What little is known of Successianius comes from the Historia Nova of Zozimus and the information is teased out by Prof. A. Alfoldi [1] and by L.L. Howe.[2] This article is based on their accounts.

Origins

Nothing is known of Successianus's origins or his date of birth. The absence of any evidence as to his nomen means that onomastic analysis cannot be applied.

Career

Successianus is first encountered in as commander of the garrison of Pityus on the eastern coast of the Black Sea in modern Georgia. This region did not lie within the Roman imperial frontier, but it is known that Rome was in a treaty relationship with the local communities and supplied garrisons at key points. During Successianus's watch, Pityus came under attack by the Borani,[3] one of the peoples who lived in the steppes north of the Crimea known generally as the Scythae.[4] The Borani raid on Pityus was one of the first of the seaborne expeditions by the Scythae which were to reach their peak in the 260s. Thanks to Sucessianus's inspired leadership, the city held out and the raiders were forced to retreat after suffering considerable losses.

This rare success by one of his commanders inspired the Emperor Valerian who had recently arrived in Syria to take charge of the war against the Persians to call Successianus to his headquarters in Antioch, where he is said to have assisted the Emperor in rebuilding the city which had been reduced to ruins by King Shapur.[5] He is then supposed to have been made Praetorian Prefect although Zozimus nowhere says this. If he was thus promoted, his authority is likely to have been confined to those provinces under Valerian's direct control – i.e. Asia, Mesopotamia and Syria – while Silvanus may have acted for Gallienus in an equivalent office.

End

Unfortunately, the qualities that had made Successianus an excellent garrison commander in Pityus were not those he needed as Chief-of-General Staff at Valerian's shambolic headquarters: the Roman defence of the East, torn between the need to fend off Shapur in Mesopotamia and Syria and the Scythae in Asia Minor, was generally ineffective. Unable to battle the deadly combination of military defeat and plague military morale seems to have collapsed. It is supposed that Successianus was with Valerian, still serving him as Praetorian Prefect when Shapur defeated him and took him captive near Edessa in June(?) 260. It is supposed that, like his Emperor, he died in Persian captivity.

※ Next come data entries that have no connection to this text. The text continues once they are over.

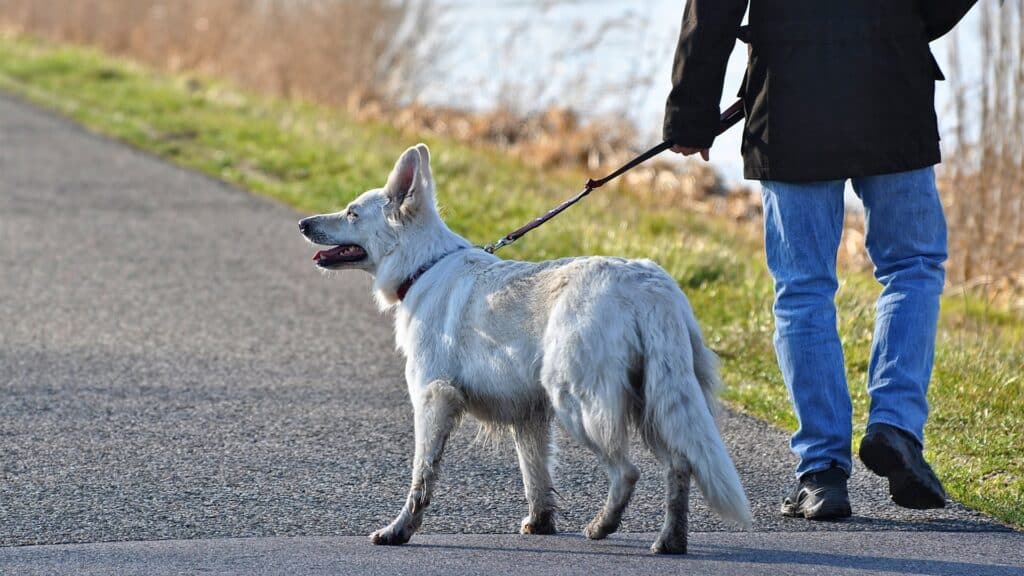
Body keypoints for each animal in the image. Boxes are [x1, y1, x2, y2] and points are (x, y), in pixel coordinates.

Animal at [296, 142, 753, 553]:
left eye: (352, 213)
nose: (302, 223)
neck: (423, 266)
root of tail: (648, 285)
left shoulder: (433, 399)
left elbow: (421, 477)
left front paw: (399, 531)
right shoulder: (528, 416)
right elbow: (536, 476)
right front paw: (541, 523)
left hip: (579, 403)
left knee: (627, 472)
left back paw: (602, 526)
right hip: (654, 404)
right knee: (680, 465)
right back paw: (670, 541)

It is impossible to determine whether in Successianus we see a promising young man promoted beyond his capabilities or a soldier of some competence who was not allowed to exercise his talents or some combination of the two. It was Rome's tragedy that there was to be no removal of Valerian to make way for a competent soldier as occurred in the case of his son Gallienus when, arguably, the need was so much less pressing.